The Shoah in Microcosm:

What happened to Lvov's Jews

jewishsightseeing.com
,  June 2, 2005

Smoke in the Sand by Eliah Yones; Gefen Publishing House; 390 pages; $29.95.

Reviewed by Norman Manson

There have been numerous Holocaust histories, memoirs and other detailed studies of that catastrophic era, but relatively few case studies of particular Jewish communities - how they were attacked and how they reacted in the face of the overwhelming danger they were faced with. Thus, this study,  subtitled the "Jews of Lvov in the War Years, 1939-1944," is a valuable addition to the voluminous list of works about that era.
 
While much of what transpired in Lvov - a fairly large city in eastern Galicia that at various times was part of Poland, Austria-Hungary and Ukraine - probably is typical of the horrific happenings throughout nazi-occupied Europe, it would appear that some of the persecutions and other events differ from what took place in most other communities.
 
There appear to be some historical reasons for this difference. Firstly, Lvov and the surrounding area was a longtime battleground between Poles and Ukrainians, with the Jews literally caught in the middle and persecuted to varying degrees by both factions. Secondly, Lvov was in that part of Poland that came under Soviet control under secret terms of the infamous nazi-Soviet pact of August 1939, which immediately precipitated World War II. While the almost two years that the area was under Soviet control were not a happy time for the Jews, they were sheer bliss compared with the years that followed, after the Wehrmacht swept through eastern Poland in its 1941 invasion of the Soviet Union.
 
Eliah Yones lived through the Holocaust in Lvov - he managed to escape to the nearby forests and joined the Partisans in fighting the Germans - and then immigrated to Israel. The book is based both on his personal experiences and his research for a Ph.
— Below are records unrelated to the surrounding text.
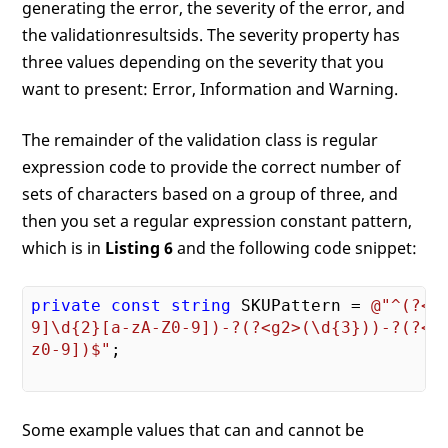
generating the error, the severity of the error, and
the validationresultsids. The severity property has
three values depending on the severity that you
want to present: Error, Information and Warning.
The remainder of the validation class is regular
expression code to provide the correct number of
sets of characters based on a group of three, and
then you set a regular expression constant pattern,
which is in
Listing 6
and the following code snippet:
private
const
string
 SKUPattern = 
@"^(?<g1
9]\d{2}[a-zA-Z0-9])-?(?<g2>(\d{3}))-?(?<g3
z0-9])$"
;

Some example values that can and cannot be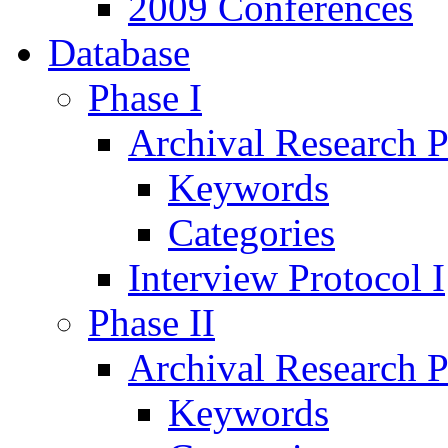
2009 Conferences
Database
Phase I
Archival Research P
Keywords
Categories
Interview Protocol I
Phase II
Archival Research P
Keywords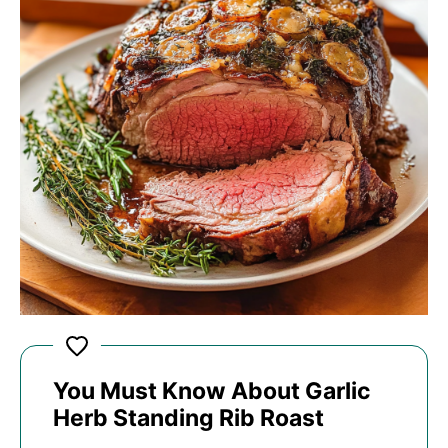
You Must Know About Garlic
Herb Standing Rib Roast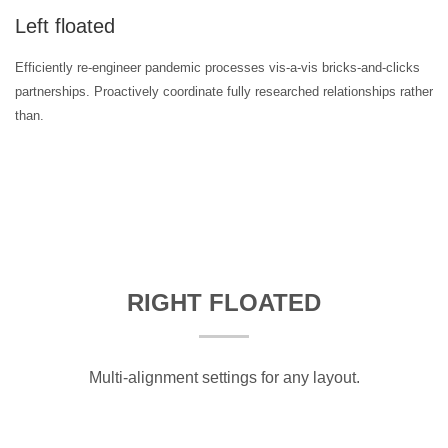
Left floated
Efficiently re-engineer pandemic processes vis-a-vis bricks-and-clicks
partnerships. Proactively coordinate fully researched relationships rather
than.
RIGHT FLOATED
Multi-alignment settings for any layout.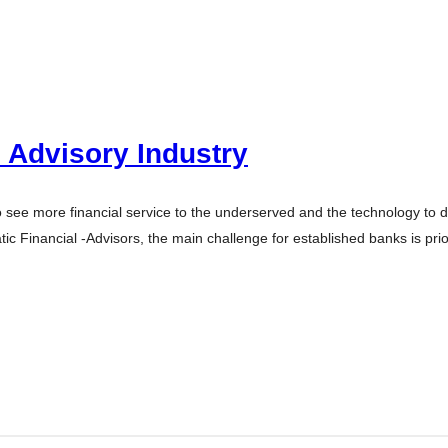
l Advisory Industry
 to see more financial service to the underserved and the technology to 
ic Financial -Advisors, the main challenge for established banks is pri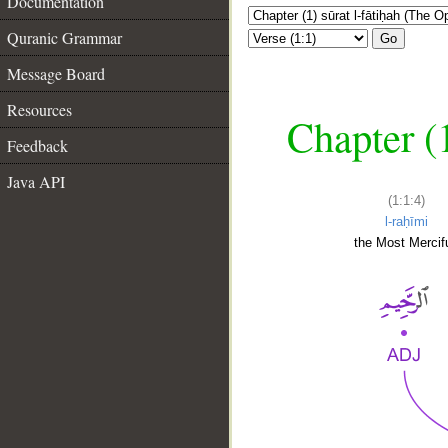
Documentation
Quranic Grammar
Go
Message Board
Resources
Chapter (
Feedback
Java API
(1:1:4)
l-raḥīmi
the Most Mercifu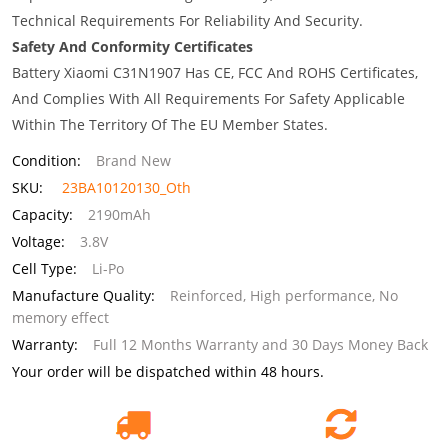
Technical Requirements For Reliability And Security.
Safety And Conformity Certificates
Battery Xiaomi C31N1907 Has CE, FCC And ROHS Certificates,
And Complies With All Requirements For Safety Applicable
Within The Territory Of The EU Member States.
Condition:
Brand New
SKU:
23BA10120130_Oth
Capacity:
2190mAh
Voltage:
3.8V
Cell Type:
Li-Po
Manufacture Quality:
Reinforced, High performance, No
memory effect
Warranty:
Full 12 Months Warranty and 30 Days Money Back
Your order will be dispatched within 48 hours.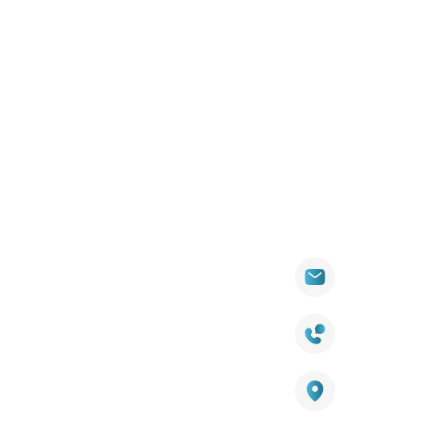
Quick
Products
Contact Info
Wall
Links
Cladding
Visit Our
sales@titantradecentre.com.au
Decking
Showroom
LED Lights
Decking Cost
Calculator
1800 084 826
Artificial
Grass
Terra Deck
Warranty
Smart
Certificate
25 Southeast Boulevard,
Mirrors
Pakenham VIC – 3810, Australia
Terra Deck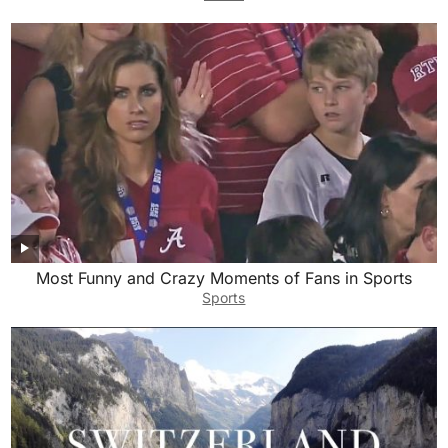
Most Funny and Crazy Moments of Fans in Sports
Sports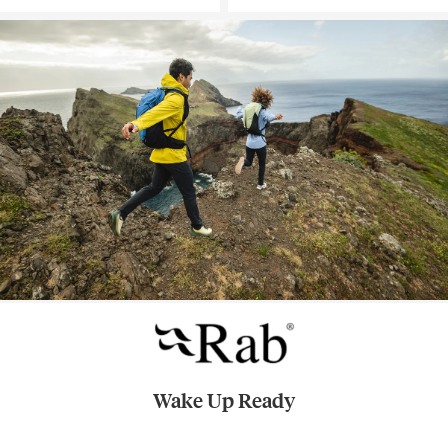
Wake Up Ready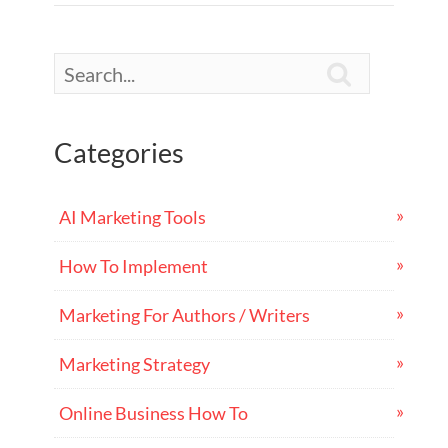

Categories
AI Marketing Tools
How To Implement
Marketing For Authors / Writers
Marketing Strategy
Online Business How To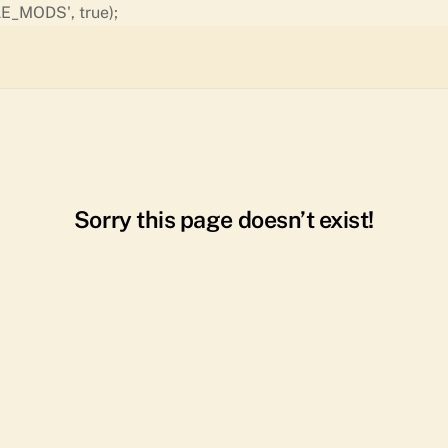
Skip
E_MODS', true);
to
content
Sorry this page doesn’t exist!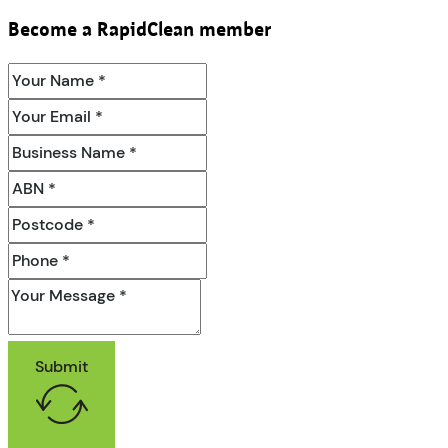
Become a RapidClean member
Submit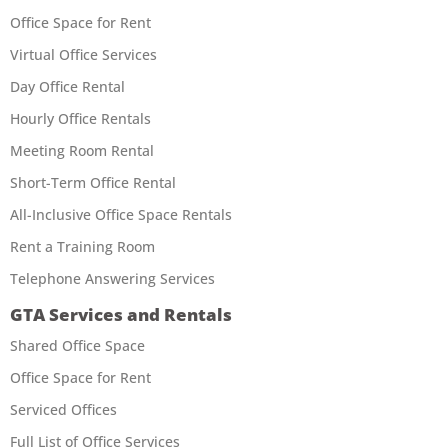
Office Space for Rent
Virtual Office Services
Day Office Rental
Hourly Office Rentals
Meeting Room Rental
Short-Term Office Rental
All-Inclusive Office Space Rentals
Rent a Training Room
Telephone Answering Services
GTA Services and Rentals
Shared Office Space
Office Space for Rent
Serviced Offices
Full List of Office Services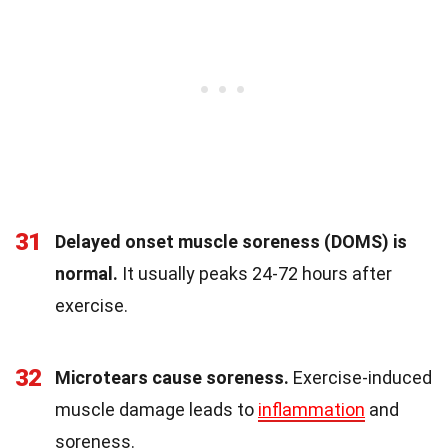
31
Delayed onset muscle soreness (DOMS) is
normal.
It usually peaks 24-72 hours after
exercise.
32
Microtears cause soreness.
Exercise-induced
muscle damage leads to
inflammation
and
soreness.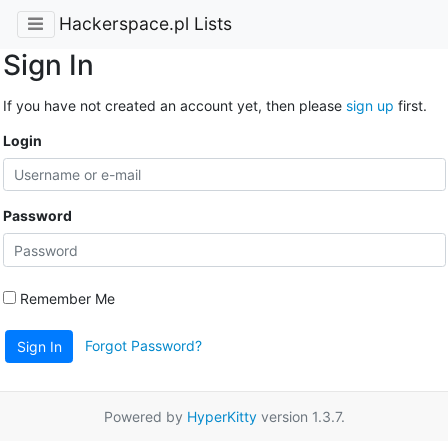
Hackerspace.pl Lists
Sign In
If you have not created an account yet, then please
sign up
first.
Login
Password
Remember Me
Forgot Password?
Sign In
Powered by
HyperKitty
version 1.3.7.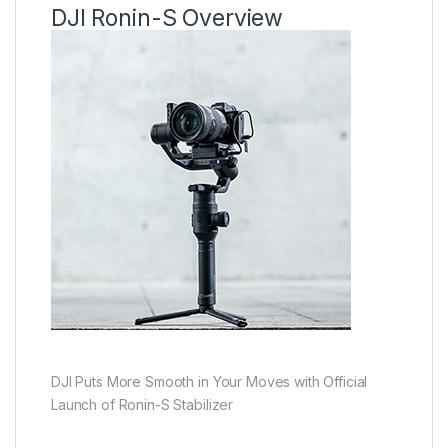
DJI Ronin-S Overview
DJI Puts More Smooth in Your Moves with Official
Launch of Ronin-S Stabilizer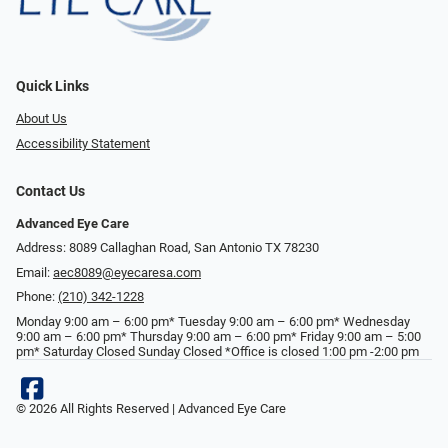
Quick Links
About Us
Accessibility Statement
Contact Us
Advanced Eye Care
Address: 8089 Callaghan Road, San Antonio TX 78230
Email:
aec8089@eyecaresa.com
Phone:
(210) 342-1228
Monday 9:00 am – 6:00 pm* Tuesday 9:00 am – 6:00 pm* Wednesday
9:00 am – 6:00 pm* Thursday 9:00 am – 6:00 pm* Friday 9:00 am – 5:00
pm* Saturday Closed Sunday Closed *Office is closed 1:00 pm -2:00 pm
© 2026 All Rights Reserved | Advanced Eye Care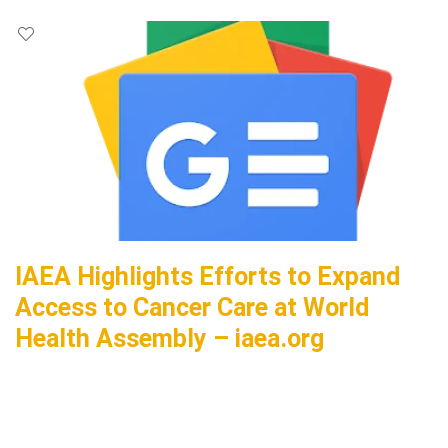
IAEA Highlights Efforts to Expand
Access to Cancer Care at World
Health Assembly – iaea.org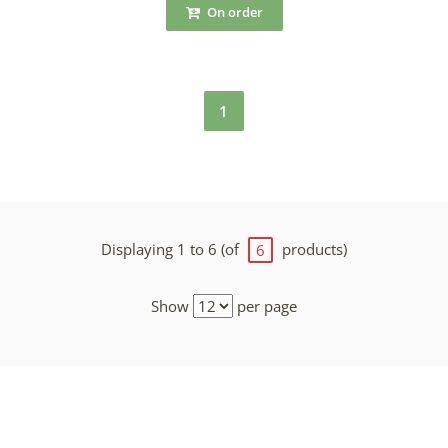
On order
1
Displaying 1 to 6 (of
products)
6
Show
per page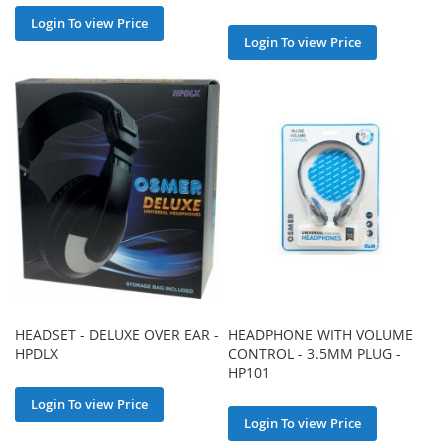
Login To view Price
Login To view Price
HEADSET - DELUXE OVER EAR -
HEADPHONE WITH VOLUME
HPDLX
CONTROL - 3.5MM PLUG -
HP101
Login To view Price
Login To view Price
D., which he earned at Hebrew University at the age of 79.
 
The generally held viewpoint about the Holocaust in Eastern Europe is that Jews were first herded into tightly controlled ghettos, where they led highly constricted lives, and at a certain point (usually in 1942 or early 1943) they were led onto freight trains headed for Auschwitz, Treblinka or the other death camps. The story in Lvov is quite different. Here, starting with the nazi takeover in the summer of 1941, they were subjected to a series of  Aktionen, during which significant numbers would be murdered. As time went on, these became virtually continuous,
shrinking the size of the ghetto considerably. While some Jews were sent to the death camp at Belzc, it appears that large numbers were slain in and around Lvov, many in a slave-labor camp called Janowska on the city's outskirts.
 
Also there was a dispute in nazi ranks between civilians, mostly businessmen, who wanted to "save" at least the able-bodied Jews for use as slave labor, and the Gestapo and SS, who were determined to conduct the final solution - the latter group of course won out.
 
Yones writes in considerable detail about the Judenrat (Jewish council) and its multiple departments, a massive bureaucracy employing 5,000 people at its peak. Gradually, it was transformed into a tool to implement the Germans' anti-Jewish schemes and for the Jews to perform the Germans' dirty work. He is most critical, however, of the Jewish police, who collaborated  with the nazis to the extent that survivors have severely condemned them. One of them wrote that they "left an ineradicable stain on the history of the ghetto in Lvov."
 
No punches are pulled in this account, so that Yones leaves us with a decidedly mixed picture of Lvov Jewry's actions under the extreme pressure of a ruthless enemy. A few terms are not properly explained, and some are left unexplained until later chapters, leaving the reader somewhat puzzled. But overall, this is a very well researched, carefully documented study of a community in a time of unbearable stress and strain.